◆ **What to work on**: Reproduce, from the lines below, exactly the stretch that begins at the line containing "M 359,1013 L" and ends at the line containing "528,878 L 770,787", both included.

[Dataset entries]
= = = = = = =

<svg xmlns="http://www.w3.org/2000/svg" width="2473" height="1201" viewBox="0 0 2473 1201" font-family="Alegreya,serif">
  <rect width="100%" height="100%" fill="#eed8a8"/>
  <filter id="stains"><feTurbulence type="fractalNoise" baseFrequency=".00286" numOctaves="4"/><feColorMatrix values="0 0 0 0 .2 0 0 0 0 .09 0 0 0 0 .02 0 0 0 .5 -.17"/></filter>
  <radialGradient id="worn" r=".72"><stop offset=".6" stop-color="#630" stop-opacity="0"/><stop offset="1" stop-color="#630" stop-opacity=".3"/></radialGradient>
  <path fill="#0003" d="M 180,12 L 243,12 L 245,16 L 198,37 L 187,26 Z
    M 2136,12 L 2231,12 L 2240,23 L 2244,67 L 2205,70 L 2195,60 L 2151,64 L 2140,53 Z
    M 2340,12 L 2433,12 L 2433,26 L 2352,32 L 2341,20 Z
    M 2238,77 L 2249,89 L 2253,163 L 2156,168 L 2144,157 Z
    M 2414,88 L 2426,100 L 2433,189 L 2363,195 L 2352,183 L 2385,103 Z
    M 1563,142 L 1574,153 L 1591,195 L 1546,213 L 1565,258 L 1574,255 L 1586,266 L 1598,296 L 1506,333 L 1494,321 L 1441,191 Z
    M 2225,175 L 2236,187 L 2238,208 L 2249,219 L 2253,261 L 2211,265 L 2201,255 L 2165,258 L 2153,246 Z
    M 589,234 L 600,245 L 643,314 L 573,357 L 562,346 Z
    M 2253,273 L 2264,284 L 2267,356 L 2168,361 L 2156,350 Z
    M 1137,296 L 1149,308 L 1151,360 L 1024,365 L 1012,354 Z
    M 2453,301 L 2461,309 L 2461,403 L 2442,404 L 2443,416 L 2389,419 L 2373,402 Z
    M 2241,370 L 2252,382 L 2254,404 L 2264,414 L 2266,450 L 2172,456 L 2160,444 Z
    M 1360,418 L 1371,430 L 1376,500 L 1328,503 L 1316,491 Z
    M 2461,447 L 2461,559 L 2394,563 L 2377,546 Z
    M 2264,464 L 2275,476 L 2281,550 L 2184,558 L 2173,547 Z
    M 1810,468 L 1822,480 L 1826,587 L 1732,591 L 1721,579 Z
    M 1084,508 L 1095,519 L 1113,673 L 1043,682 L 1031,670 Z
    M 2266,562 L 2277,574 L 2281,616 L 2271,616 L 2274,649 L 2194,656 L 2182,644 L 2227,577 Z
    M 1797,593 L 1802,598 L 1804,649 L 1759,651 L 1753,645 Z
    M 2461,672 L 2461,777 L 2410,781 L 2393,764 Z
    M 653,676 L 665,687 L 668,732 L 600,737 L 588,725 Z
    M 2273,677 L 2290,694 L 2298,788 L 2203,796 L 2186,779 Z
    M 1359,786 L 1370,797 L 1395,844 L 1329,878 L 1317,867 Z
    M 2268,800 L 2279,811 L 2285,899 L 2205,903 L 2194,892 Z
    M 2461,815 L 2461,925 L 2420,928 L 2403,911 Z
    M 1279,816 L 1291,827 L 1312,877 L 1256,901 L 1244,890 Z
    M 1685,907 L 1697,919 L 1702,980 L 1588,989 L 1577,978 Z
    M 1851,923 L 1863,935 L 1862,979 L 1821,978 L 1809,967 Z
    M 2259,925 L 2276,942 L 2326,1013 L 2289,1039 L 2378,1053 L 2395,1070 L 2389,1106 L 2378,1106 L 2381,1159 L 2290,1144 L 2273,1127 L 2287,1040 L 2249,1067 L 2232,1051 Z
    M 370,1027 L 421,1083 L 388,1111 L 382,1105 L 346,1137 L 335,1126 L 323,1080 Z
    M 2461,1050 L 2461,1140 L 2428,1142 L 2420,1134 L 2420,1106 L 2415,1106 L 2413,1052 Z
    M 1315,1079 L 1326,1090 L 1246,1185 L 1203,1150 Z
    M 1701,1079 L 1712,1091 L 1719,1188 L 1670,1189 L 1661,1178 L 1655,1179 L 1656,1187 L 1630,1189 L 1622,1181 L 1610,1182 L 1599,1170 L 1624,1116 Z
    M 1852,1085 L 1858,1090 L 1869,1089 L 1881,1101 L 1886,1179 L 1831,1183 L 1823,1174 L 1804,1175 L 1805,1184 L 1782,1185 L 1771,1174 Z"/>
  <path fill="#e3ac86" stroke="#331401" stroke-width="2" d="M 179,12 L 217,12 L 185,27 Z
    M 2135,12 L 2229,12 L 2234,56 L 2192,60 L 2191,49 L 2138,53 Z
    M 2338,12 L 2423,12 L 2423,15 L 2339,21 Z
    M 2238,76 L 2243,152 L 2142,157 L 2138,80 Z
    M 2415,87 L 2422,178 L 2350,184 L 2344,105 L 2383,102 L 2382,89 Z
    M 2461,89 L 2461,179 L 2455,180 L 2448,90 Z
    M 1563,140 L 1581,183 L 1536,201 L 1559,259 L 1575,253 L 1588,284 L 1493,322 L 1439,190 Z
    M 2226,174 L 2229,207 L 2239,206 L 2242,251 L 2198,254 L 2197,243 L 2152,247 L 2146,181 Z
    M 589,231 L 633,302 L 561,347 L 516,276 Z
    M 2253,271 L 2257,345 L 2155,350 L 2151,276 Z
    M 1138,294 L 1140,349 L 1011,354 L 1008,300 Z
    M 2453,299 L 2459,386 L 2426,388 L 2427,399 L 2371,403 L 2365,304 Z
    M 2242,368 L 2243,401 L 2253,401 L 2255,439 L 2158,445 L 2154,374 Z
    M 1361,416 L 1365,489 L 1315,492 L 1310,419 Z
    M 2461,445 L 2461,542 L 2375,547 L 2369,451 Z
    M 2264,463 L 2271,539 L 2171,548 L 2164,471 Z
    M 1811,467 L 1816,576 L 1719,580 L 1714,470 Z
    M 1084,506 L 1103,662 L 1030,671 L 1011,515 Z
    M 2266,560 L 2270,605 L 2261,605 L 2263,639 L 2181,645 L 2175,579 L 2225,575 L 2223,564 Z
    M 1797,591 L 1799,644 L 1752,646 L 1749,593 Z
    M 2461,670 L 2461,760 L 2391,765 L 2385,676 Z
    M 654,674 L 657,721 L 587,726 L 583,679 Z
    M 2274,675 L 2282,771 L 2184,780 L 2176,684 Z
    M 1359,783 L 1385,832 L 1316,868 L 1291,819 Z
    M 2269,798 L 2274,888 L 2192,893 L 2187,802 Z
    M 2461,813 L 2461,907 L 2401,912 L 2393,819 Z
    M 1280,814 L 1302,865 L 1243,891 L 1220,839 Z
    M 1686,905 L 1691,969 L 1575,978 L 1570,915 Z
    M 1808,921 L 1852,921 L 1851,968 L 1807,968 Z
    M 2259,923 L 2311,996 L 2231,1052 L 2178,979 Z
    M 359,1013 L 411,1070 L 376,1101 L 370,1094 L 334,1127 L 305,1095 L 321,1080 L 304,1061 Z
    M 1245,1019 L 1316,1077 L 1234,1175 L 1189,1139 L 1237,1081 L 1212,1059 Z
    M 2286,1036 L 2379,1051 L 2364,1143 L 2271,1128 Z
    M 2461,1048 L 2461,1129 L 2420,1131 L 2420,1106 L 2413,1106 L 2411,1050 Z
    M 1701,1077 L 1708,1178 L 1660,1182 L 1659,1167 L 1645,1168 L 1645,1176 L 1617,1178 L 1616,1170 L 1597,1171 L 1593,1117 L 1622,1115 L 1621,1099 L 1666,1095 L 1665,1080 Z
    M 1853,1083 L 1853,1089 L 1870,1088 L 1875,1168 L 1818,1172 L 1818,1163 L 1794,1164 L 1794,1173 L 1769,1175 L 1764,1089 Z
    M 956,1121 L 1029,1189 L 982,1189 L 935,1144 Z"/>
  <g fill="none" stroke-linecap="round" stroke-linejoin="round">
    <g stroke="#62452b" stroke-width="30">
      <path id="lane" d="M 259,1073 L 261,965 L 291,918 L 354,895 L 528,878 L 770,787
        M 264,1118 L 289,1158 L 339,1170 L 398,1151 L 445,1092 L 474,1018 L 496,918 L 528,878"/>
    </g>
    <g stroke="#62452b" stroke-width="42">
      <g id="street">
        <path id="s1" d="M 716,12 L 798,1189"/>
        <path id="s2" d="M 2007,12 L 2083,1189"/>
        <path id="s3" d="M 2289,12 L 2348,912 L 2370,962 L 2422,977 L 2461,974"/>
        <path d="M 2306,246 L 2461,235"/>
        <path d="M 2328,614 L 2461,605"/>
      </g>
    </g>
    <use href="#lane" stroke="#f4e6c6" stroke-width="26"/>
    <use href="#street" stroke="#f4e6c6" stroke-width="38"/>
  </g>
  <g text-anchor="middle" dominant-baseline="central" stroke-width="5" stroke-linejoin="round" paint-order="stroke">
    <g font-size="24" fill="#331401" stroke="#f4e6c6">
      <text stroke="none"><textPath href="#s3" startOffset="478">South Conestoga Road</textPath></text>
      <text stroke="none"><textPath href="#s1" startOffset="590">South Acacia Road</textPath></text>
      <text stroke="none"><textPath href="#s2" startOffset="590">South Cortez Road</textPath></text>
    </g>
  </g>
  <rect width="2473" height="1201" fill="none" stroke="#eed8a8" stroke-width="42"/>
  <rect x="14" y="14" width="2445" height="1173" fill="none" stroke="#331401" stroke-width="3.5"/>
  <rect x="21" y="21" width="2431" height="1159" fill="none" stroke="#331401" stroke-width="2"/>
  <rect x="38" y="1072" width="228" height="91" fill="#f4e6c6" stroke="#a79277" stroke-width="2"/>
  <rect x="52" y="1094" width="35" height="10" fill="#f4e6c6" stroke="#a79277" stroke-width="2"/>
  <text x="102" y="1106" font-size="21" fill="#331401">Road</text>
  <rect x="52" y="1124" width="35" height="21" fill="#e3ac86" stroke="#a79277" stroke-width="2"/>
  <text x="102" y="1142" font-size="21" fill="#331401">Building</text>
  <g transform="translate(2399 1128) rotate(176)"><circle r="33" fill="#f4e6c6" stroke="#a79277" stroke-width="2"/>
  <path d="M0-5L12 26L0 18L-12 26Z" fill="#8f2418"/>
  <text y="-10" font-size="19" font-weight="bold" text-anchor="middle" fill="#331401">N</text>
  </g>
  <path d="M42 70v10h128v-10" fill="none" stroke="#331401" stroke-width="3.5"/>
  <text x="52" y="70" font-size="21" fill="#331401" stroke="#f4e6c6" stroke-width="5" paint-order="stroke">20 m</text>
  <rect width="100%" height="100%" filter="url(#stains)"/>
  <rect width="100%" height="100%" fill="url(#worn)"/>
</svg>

= = = = = = =

◆ **Finished task**:
    M 359,1013 L 411,1070 L 376,1101 L 370,1094 L 334,1127 L 305,1095 L 321,1080 L 304,1061 Z
    M 1245,1019 L 1316,1077 L 1234,1175 L 1189,1139 L 1237,1081 L 1212,1059 Z
    M 2286,1036 L 2379,1051 L 2364,1143 L 2271,1128 Z
    M 2461,1048 L 2461,1129 L 2420,1131 L 2420,1106 L 2413,1106 L 2411,1050 Z
    M 1701,1077 L 1708,1178 L 1660,1182 L 1659,1167 L 1645,1168 L 1645,1176 L 1617,1178 L 1616,1170 L 1597,1171 L 1593,1117 L 1622,1115 L 1621,1099 L 1666,1095 L 1665,1080 Z
    M 1853,1083 L 1853,1089 L 1870,1088 L 1875,1168 L 1818,1172 L 1818,1163 L 1794,1164 L 1794,1173 L 1769,1175 L 1764,1089 Z
    M 956,1121 L 1029,1189 L 982,1189 L 935,1144 Z"/>
  <g fill="none" stroke-linecap="round" stroke-linejoin="round">
    <g stroke="#62452b" stroke-width="30">
      <path id="lane" d="M 259,1073 L 261,965 L 291,918 L 354,895 L 528,878 L 770,787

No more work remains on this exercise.